DOCUMENT TEXT:

━━━━━━━━━━━━━━━━━━━━

Compressed air leaks are very costly in terms of excess consumption of energy. Contrary to what you might think, managing energy better and/ or investing in energy efficiency can be very profitable. More generally, admittedly, measures aimed at protecting the environment will incur some costs. In this case, on the other hand, this is balanced out by the benefits. The detection of leaks in compressed air systems, a measure that is within the grasp of any company, is an important step in its commitment to an active energy management policy.

Is it because it’s an environmental issue that so few business managers feel worried about the topic? Then let’s deal with this issue based on the substantial savings that can be made by eliminating this tremendous waste.

A proactive, ultrasonic leak detection campaign quantifying the amount of compressed air lost can be used to easily calculate the amount of benefit generated. The figures then speak for themselves and will convince you to implement a better energy efficiency management programme.

Pay for the air you use, not for leaks!

Compressed air is the most used energy fluid in industry but also the most expensive. Based on 5 years’ consumption at a rate of 6,000 production hours a year, it is generally accepted that compressed air production costs are divided into

75 % for the provision of energy,

13 % investment

and 12% maintenance costs.

Compressed air production takes 2nd or 3rd place in a company’s energy costs. It is therefore natural to take its improvement potential into consideration.

━━━━━━━━━━━━━━━━━━━━

PROMPT A: Write out the listing below word for word, from its first line up to and including the line with "Upload file".

INFORMATION SHOWN:
━━━━━━━━━━━━━━━━━━━━

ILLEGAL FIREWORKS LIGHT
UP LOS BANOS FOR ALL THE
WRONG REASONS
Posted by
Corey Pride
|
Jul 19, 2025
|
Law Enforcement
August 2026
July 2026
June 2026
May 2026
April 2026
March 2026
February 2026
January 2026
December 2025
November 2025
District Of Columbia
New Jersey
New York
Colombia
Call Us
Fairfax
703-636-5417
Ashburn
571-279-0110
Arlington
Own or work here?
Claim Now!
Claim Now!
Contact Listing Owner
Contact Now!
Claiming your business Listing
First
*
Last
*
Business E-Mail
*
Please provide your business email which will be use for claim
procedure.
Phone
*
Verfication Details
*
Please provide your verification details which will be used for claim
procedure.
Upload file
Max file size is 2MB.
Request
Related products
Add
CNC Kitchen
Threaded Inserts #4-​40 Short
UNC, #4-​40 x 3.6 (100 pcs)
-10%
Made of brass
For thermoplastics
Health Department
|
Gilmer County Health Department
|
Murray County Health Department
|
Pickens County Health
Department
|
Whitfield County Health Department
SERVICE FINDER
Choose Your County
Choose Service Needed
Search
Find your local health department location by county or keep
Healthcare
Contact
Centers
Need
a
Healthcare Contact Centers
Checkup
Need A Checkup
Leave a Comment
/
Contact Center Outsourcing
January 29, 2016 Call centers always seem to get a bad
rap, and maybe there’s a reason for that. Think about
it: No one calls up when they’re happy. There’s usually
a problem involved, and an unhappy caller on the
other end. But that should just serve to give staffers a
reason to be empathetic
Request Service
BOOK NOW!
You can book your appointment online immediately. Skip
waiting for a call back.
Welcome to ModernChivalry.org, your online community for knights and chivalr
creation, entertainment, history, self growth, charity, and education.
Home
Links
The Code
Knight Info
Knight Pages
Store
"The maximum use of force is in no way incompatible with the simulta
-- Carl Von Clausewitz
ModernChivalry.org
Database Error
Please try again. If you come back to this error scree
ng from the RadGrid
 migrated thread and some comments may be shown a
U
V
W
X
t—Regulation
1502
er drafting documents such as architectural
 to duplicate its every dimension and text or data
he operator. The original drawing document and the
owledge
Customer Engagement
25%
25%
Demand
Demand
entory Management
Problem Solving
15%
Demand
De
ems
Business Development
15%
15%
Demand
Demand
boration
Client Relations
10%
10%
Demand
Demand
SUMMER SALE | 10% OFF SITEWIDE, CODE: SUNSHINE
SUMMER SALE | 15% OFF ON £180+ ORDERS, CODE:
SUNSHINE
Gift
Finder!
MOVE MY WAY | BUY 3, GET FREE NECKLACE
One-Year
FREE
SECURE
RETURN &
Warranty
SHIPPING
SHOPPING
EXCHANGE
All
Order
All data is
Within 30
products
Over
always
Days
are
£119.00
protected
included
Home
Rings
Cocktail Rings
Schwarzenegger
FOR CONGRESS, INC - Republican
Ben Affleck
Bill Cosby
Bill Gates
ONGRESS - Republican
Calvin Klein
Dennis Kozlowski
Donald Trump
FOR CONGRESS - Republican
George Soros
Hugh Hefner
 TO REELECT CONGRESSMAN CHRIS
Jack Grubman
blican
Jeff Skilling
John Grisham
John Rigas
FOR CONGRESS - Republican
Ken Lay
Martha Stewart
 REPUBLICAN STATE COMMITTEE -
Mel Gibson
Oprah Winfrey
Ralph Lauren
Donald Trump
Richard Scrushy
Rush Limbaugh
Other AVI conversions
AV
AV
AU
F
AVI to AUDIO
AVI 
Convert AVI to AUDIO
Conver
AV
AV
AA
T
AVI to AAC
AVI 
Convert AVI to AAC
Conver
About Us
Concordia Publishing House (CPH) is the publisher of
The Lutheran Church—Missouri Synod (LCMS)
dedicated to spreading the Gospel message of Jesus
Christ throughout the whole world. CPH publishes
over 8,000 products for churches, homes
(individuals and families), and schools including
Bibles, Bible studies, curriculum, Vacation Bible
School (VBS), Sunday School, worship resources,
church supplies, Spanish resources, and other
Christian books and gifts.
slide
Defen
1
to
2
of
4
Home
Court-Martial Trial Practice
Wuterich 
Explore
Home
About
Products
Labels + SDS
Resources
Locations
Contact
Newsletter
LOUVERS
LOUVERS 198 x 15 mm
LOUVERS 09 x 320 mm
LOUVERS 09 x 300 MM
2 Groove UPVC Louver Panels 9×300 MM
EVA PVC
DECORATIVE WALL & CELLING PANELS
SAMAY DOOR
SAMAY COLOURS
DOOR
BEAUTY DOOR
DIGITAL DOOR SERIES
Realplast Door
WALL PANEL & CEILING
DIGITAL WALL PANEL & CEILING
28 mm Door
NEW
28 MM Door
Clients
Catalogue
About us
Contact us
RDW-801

━━━━━━━━━━━━━━━━━━━━

PROMPT B: Extend the text on compressed air leaks, starting after its last sentence.

ANSWER BOX A:
ILLEGAL FIREWORKS LIGHT
UP LOS BANOS FOR ALL THE
WRONG REASONS
Posted by
Corey Pride
|
Jul 19, 2025
|
Law Enforcement
August 2026
July 2026
June 2026
May 2026
April 2026
March 2026
February 2026
January 2026
December 2025
November 2025
District Of Columbia
New Jersey
New York
Colombia
Call Us
Fairfax
703-636-5417
Ashburn
571-279-0110
Arlington
Own or work here?
Claim Now!
Claim Now!
Contact Listing Owner
Contact Now!
Claiming your business Listing
First
*
Last
*
Business E-Mail
*
Please provide your business email which will be use for claim
procedure.
Phone
*
Verfication Details
*
Please provide your verification details which will be used for claim
procedure.
Upload file

ANSWER BOX B:
In some companies, rather than thinking about these improvements, they bring in a compressor to compensate for these losses. This is not an unusual situation…

Leaks may represent

30 – 40 % of the amount consumed.

You must realise that leaks may occur anywhere in the network; online connections, bleed valves, filters, pressure regulators, slide gates, quick release connections, rubber pipes etc. And there are still lots more places in spots that are the most hidden as well as in the most inaccessible places. A real proactive programme to seek out this type of waste is more than vital to reduce the loss to a reasonable amount:

Reducing compressed air losses

to 5 % of the amount consumed.

It’s all the more true that if losses prevent minimum service pressure being reached, you very often tend to increase pressure. Which increases the percentage of losses. Taking into account the number of components in any compressed air system, it is easy to imagine the potential for leaks and the financial benefits of a detection campaign. This can be calculated very quickly using the cost of the smallest leaks and by simple multiplication:

Annual costs of energy caused by an undetected leak*

A single 1mm leak at 6 bar is already costing you 43,200 Kes per year

At 12 bars, it will cost you 144,000 Kes per year.